クリエイターだったから、うつは抜けやすかった
田中圭一(以下、田中) 僕たちはコンテンツを消費するのが大好きな人間だけど、一方で作品を発表するクリエイターでもあるじゃないですか。
僕は自分がクリエイターだったから、うつから抜けやすかったと思ってるんです。
ずんずん なるほど、クリエイターには、すさまじい承認欲求がありますからね。
田中 そう。例えば、ちょっと何かをネットにアップして、いい反応があったら「俺の感性は、正しかったんだ!」と思って、前向きになれます。
ずんずん クリエイター気質のある人は自分を押し殺さないで、もっと自分を表現した方がいいですよ。文章を書いたり、漫画や絵を描いたり、踊ったり、歌ったり、どんどんしちゃえばいいと思います。

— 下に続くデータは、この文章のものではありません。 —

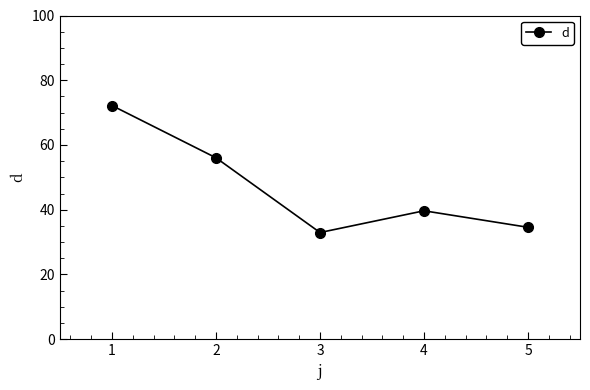

List the labels in order of value, largest first.

1, 2, 4, 5, 3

田中 何かを表現するっていう「自分を肯定できる手段」があるなら使わない手はない! 『うつヌケ』の取材をしていて分かったのは、自分を肯定する手段を持たない人は、一度自信を取り戻してうつから抜けても、自己否定しがちな状況に陥ったとき、またうつになってしまうんです。
ずんずん 他人からの承認は、うつにつながる自己否定に対抗できるわけですね。
田中 そうです。何かを生み出して、人の役に立てたり、面白いって言ってもらえたりすると、やっぱり心が救われるわけです。「自分も、人の役に立てるんだ!」と思うと、自分を否定しなくなるから、クリエイター気質はうつヌケに役立つと思う。
うつヌケツールとしてのSNS
田中 今はSNSに文章を書けば、拡散されて「この人の言葉で、気持ちが楽になった」とコメントをもらえる時代だから、絵を描いたり、曲を作ったりする才能がなくても、表現して認めてもらうこともできますよね。

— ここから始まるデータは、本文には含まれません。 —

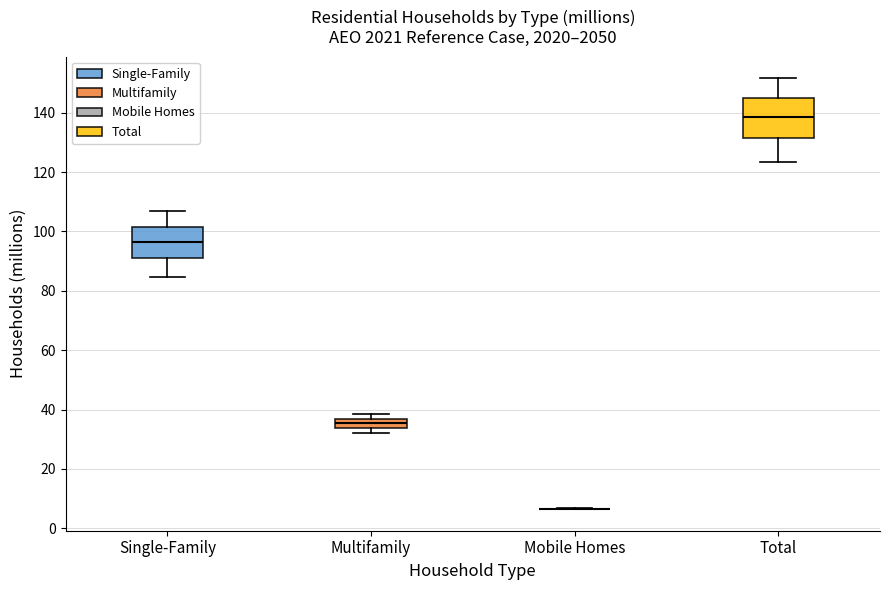

Which box is the tallest, from its lower edge to its upper edge?

Total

ずんずん ええ、そう思います。実は私、2回目のうつの時期からツイッターにどハマりしていて、毎日一生懸命ツイッターをやっていた時期があったんです。
田中 え! どんなことをつぶやくアカウントだったんですか?
ずんずん プロフィール写真を韓国のマイナー女優の顔にして、ひたすら下ネタをつぶやくアカウントでした(笑)。心が病んでいたので、そういう遊びに夢中だったのかもしれません……。
田中 うつの時って、そういう遊びをしちゃうよね。
ずんずん これも「うつあるある」なんですかね?(笑) 田中先生も、そういう経験がおありですか?
田中 僕の場合はmixiでした。まず、ネットで拾った可愛い女の子の写真でアカウントを作ったんです。次に、そのアカウントと自分の本物のアカウントをマイミクして、自分のつぶやきにツッコミを入れさせる、「可愛い子とのmixi漫才」という遊びをしていました。今から考えると、なんでそんなことやってたんだろう(笑)。
ずんずん 田中先生もそんなお遊びを……(笑)。私もきっと、下ネタをつぶやくことで、自分を癒してたんですね。ありがとう、ツイッター!
田中 今は悪い面ばかりが強調されるSNSだけど、SNSに救われたうつの人もきっと多いはずだと思う。
ずんずん まさに「うつヌケツールとしてのSNS」! 私は2回目のうつヌケ後もツイッターやアメブロを続けているんですけど、ネット上で何かを表現して、人とゆるやかに繋がることの癒しの力は、やっぱり大きいと思います。
うつは、2回やるとやさしくなる
田中 あと、これは”うつあるある”とは少し違うかもしれないけど、僕は「うつは2回やると、みんなに優しくなる」と思うんです。
ずんずん それ、すごく分かります!
田中 僕の仕事関係の人で、めちゃくちゃドジる人がいるんです。約束は忘れるし、送るはずのものを送ってくれなかったり、うまくいっていた仕事相手との間に入って台無しにしたり……。正直、腹が立っていたのですが、冷静に考えると、「この人、うつやっているな」と。
ずんずん:やってそうですね……。
田中:その人を見ると、「うつの時の自分は他人から見て、こんな感じだったんだろうな」って思うようになりました。
自分はちゃんとやっているつもりなのに、ミスが多いし、大事なことを忘れちゃう。でも、仕事仲間にはうつが原因だと分からないから、「何ふざけてるの?やる気ある?」とイライラさせてしまう。でもうつの人は、そのイライラや指摘をいじめのように受け取ってしまうんですよ。